After three months of conflict, Kyiv, which decreed general mobilization, has more human reserves than the Russian army.
How long can the troops hold out? Since the beginning of the Russian offensive in the Donbas, on April 18, after the failure of the conquest of Kyiv, the question haunts the staff. After three months of fighting as Europe has not known since the Second World War, many are wondering about the state of the brigades engaged by Ukraine and Russia. “The next weeks of war will be difficult”, himself warned, Monday, May 23, the Ukrainian President, Volodymyr Zelensky.

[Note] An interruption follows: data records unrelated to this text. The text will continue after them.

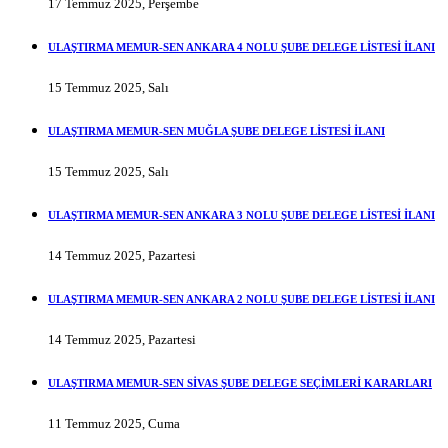
17 Temmuz 2025, Perşembe
ULAŞTIRMA MEMUR-SEN ANKARA 4 NOLU ŞUBE DELEGE LİSTESİ İLANI
15 Temmuz 2025, Salı
ULAŞTIRMA MEMUR-SEN MUĞLA ŞUBE DELEGE LİSTESİ İLANI
15 Temmuz 2025, Salı
ULAŞTIRMA MEMUR-SEN ANKARA 3 NOLU ŞUBE DELEGE LİSTESİ İLANI
14 Temmuz 2025, Pazartesi
ULAŞTIRMA MEMUR-SEN ANKARA 2 NOLU ŞUBE DELEGE LİSTESİ İLANI
14 Temmuz 2025, Pazartesi
ULAŞTIRMA MEMUR-SEN SİVAS ŞUBE DELEGE SEÇİMLERİ KARARLARI
11 Temmuz 2025, Cuma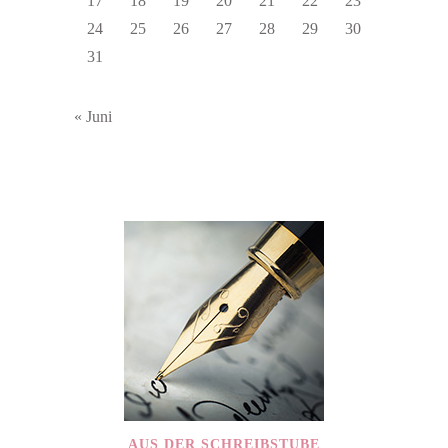
17
18
19
20
21
22
23
24
25
26
27
28
29
30
31
« Juni
AUS DER SCHREIBSTUBE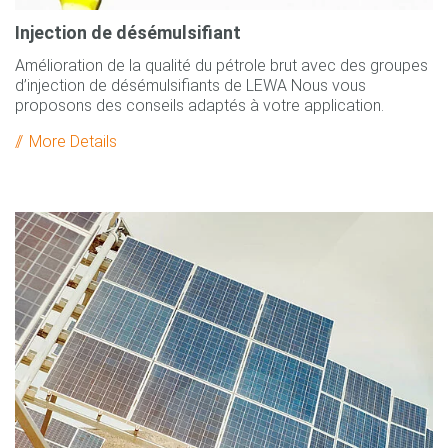
Injection de désémulsifiant
Amélioration de la qualité du pétrole brut avec des groupes
d’injection de désémulsifiants de LEWA Nous vous
proposons des conseils adaptés à votre application.
More Details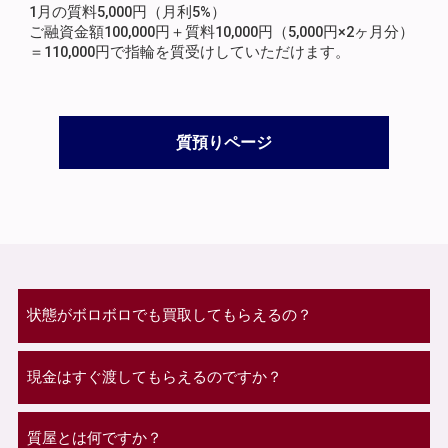
1月の質料5,000円（月利5%）
ご融資金額100,000円＋質料10,000円（5,000円×2ヶ月分）
＝110,000円で指輪を質受けしていただけます。
質預りページ
状態がボロボロでも買取してもらえるの？
現金はすぐ渡してもらえるのですか？
質屋とは何ですか？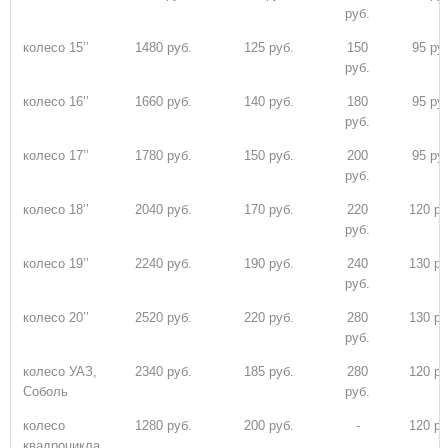
руб.
колесо 15’’
1480 руб.
125 руб.
150
95 ру
руб.
колесо 16’’
1660 руб.
140 руб.
180
95 ру
руб.
колесо 17’’
1780 руб.
150 руб.
200
95 ру
руб.
колесо 18’’
2040 руб.
170 руб.
220
120 ру
руб.
колесо 19’’
2240 руб.
190 руб.
240
130 ру
руб.
колесо 20’’
2520 руб.
220 руб.
280
130 ру
руб.
колесо УАЗ,
2340 руб.
185 руб.
280
120 ру
Соболь
руб.
колесо
1280 руб.
200 руб.
-
120 ру
квадроцикла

The human losses are already counted in the thousands in each camp. According to Kyiv, more than 29,000 Russian soldiers have been killed since February 24. An exaggerated figure, say specialists. In a long development published on May 16 on Twitter, the American Michael Kofman, director of studies on Russia at the Center for Naval Analyses, in Arlington, and one of the best analysts of the conflict, evoked a range going from 7,000 to 15,000 Russian servicemen killed, with a plausible average of “10,000 to 12,000 dead”.
On the Ukrainian side, the authorities refuse to give the slightest indication. Sunday, May 22, on the sidelines of the visit of Polish President Andrzej Duda to Kyiv, Mr. Zelensky acknowledged that 50 to 100 Ukrainian soldiers were killed every day in the Donbas, but without giving further details. “We can reasonably think that Ukraine has as many losses as Russia,” indicates a Western military source, for whom the reality would be between 15,000 and 20,000 soldiers killed on each side.
But beyond the dead, the number of which is already colossal compared to other conflicts (Russia had lost 15,000 men in Afghanistan, but the war there had lasted almost ten years), it is above all the quantity of soldiers put out of action which questions the analysts. “To determine the state of a unit, it is necessary to take into account the number of killed, but also the wounded soldiers, those who are captured by the enemy, those who have disappeared or deserted…”, recalls Joseph Henrotin, in charge of research at the Center for Analysis and Forecasting of International Risks.